Five months of riots, pitched battles and public palaver have led to this! The French are confused about what their money is being spent on; they are, to quote the prime minister, “fiscally exasperated”; they want more justice and fairness in the way the tax burden is distributed. They want to be sure the public services they finance are being run as efficiently as possible.

That's the broad burden of 48 percent of the on-line messages collected during the great debate.

Business paper Les Echos points out that the internet responses have come predominantly from urban households, and are not, therefore, representative of the population as a whole.

But there's no getting away from the question of taxation.

Taxation for everyone

Among the most frequent propositions for change is the suggestion that everyone should pay tax. And then come demands for less tax, reduced tax bands, an end to offshore and other frauds to help the stinky rich hold onto their ill-gottens. Ten percent want to see the return of wealth tax, a surprisingly low figure given the anger directed at President Emmanuel Macron for his refusal to rack the rich.
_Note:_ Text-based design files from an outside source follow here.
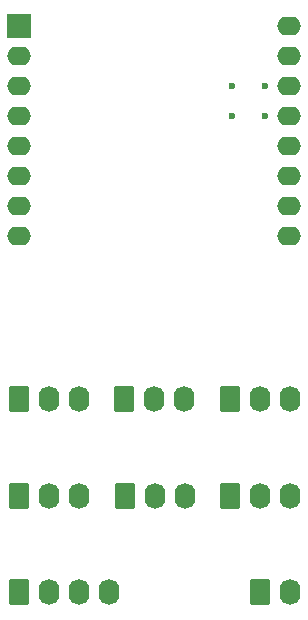
<source format=gts>
G04 #@! TF.GenerationSoftware,KiCad,Pcbnew,8.0.4*
G04 #@! TF.CreationDate,2024-07-25T20:30:30+02:00*
G04 #@! TF.ProjectId,hmmctrl,686d6d63-7472-46c2-9e6b-696361645f70,rev?*
G04 #@! TF.SameCoordinates,Original*
G04 #@! TF.FileFunction,Soldermask,Top*
G04 #@! TF.FilePolarity,Negative*
%FSLAX46Y46*%
G04 Gerber Fmt 4.6, Leading zero omitted, Abs format (unit mm)*
G04 Created by KiCad (PCBNEW 8.0.4) date 2024-07-25 20:30:30*
%MOMM*%
%LPD*%
G01*
G04 APERTURE LIST*
G04 Aperture macros list*
%AMRoundRect*
0 Rectangle with rounded corners*
0 $1 Rounding radius*
0 $2 $3 $4 $5 $6 $7 $8 $9 X,Y pos of 4 corners*
0 Add a 4 corners polygon primitive as box body*
4,1,4,$2,$3,$4,$5,$6,$7,$8,$9,$2,$3,0*
0 Add four circle primitives for the rounded corners*
1,1,$1+$1,$2,$3*
1,1,$1+$1,$4,$5*
1,1,$1+$1,$6,$7*
1,1,$1+$1,$8,$9*
0 Add four rect primitives between the rounded corners*
20,1,$1+$1,$2,$3,$4,$5,0*
20,1,$1+$1,$4,$5,$6,$7,0*
20,1,$1+$1,$6,$7,$8,$9,0*
20,1,$1+$1,$8,$9,$2,$3,0*%
G04 Aperture macros list end*
%ADD10RoundRect,0.250000X-0.620000X-0.845000X0.620000X-0.845000X0.620000X0.845000X-0.620000X0.845000X0*%
%ADD11O,1.740000X2.190000*%
%ADD12R,2.000000X2.000000*%
%ADD13O,2.000000X1.600000*%
%ADD14C,0.600000*%
G04 APERTURE END LIST*
D10*
X90730000Y-86230000D03*
D11*
X93270000Y-86230000D03*
X95810000Y-86230000D03*
X98350000Y-86230000D03*
D10*
X90760000Y-69850000D03*
D11*
X93300000Y-69850000D03*
X95840000Y-69850000D03*
D10*
X99675000Y-78050000D03*
D11*
X102215000Y-78050000D03*
X104755000Y-78050000D03*
X95830000Y-78050000D03*
X93290000Y-78050000D03*
D10*
X90750000Y-78050000D03*
X108620000Y-69850000D03*
D11*
X111160000Y-69850000D03*
X113700000Y-69850000D03*
D10*
X99670000Y-69850000D03*
D11*
X102210000Y-69850000D03*
X104750000Y-69850000D03*
D10*
X111160000Y-86230000D03*
D11*
X113700000Y-86230000D03*
D10*
X108600000Y-78055000D03*
D11*
X111140000Y-78055000D03*
X113680000Y-78055000D03*
D12*
X90755000Y-38310000D03*
D13*
X90755000Y-40850000D03*
X90755000Y-43390000D03*
X90755000Y-45930000D03*
X90755000Y-48470000D03*
X90755000Y-51010000D03*
X90755000Y-53550000D03*
X90755000Y-56090000D03*
X113615000Y-56090000D03*
X113615000Y-53550000D03*
X113615000Y-51010000D03*
X113615000Y-48470000D03*
X113615000Y-45930000D03*
X113615000Y-43390000D03*
X113615000Y-40850000D03*
X113615000Y-38310000D03*
D14*
X111600000Y-43400000D03*
X108800000Y-43400000D03*
X111600000Y-45900000D03*
X108800000Y-45900000D03*
M02*

</source>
Many people think the reduction of Value Added Tax, especially on essential goods and services, is the way to go.

We are all in favour of the environment, but few are prepared to pay an extra tax to save icebergs, polar bears, monarch butterflies or the Texas prairie chicken.

And while just 4 percent are in favour of paying more tax, 75 percent would like to see less public spending.

Specifically mentioned for cuts are defence, housing, the salaries of senior civil servants and the number of MPs.

The French would also like to see less administrative paperwork and complexity, especially in the health sector.

Searching for the correct balance

Right-wing Le Figaro is underwhelmed by the whole business, suggesting in an editorial that simultaneously cutting public spending and reducing the tax bill is the philosopher's stone of all governments.

Le Figaro readers are far from convinced, 75,000 of them voting in today's poll on the question of whether the great debate will result in a lowering of taxes. Eighty-five percent of them think not.

Centrist paper Le Monde notes that more than half the internet contributions to the debate were exact copies of earlier messages. Which is perhaps a sign of economy: if my point has already been well made by someone else, why not just re-use the original formulation.

Except that some people seem to have repeated their own message dozens, in some cases, hundreds, of times.

In actual fact, only 255,003 people actually wrote an original contribution to the debate, with just 39,834 addressing all of the four major themes.

Edouard Philippe is happy that the great debate has at least allowed for a return to normal service, where people engage in polite discussion rather than in anonymous insult.

Today, the prime minister will present his synopsis to the National Assembly, before facing the senators in the upper house tomorrow.

The point then will be to start putting the public propositions into political shape, translating all that anger and angst into laws which will improve the situation.

The real fun and games are still to come.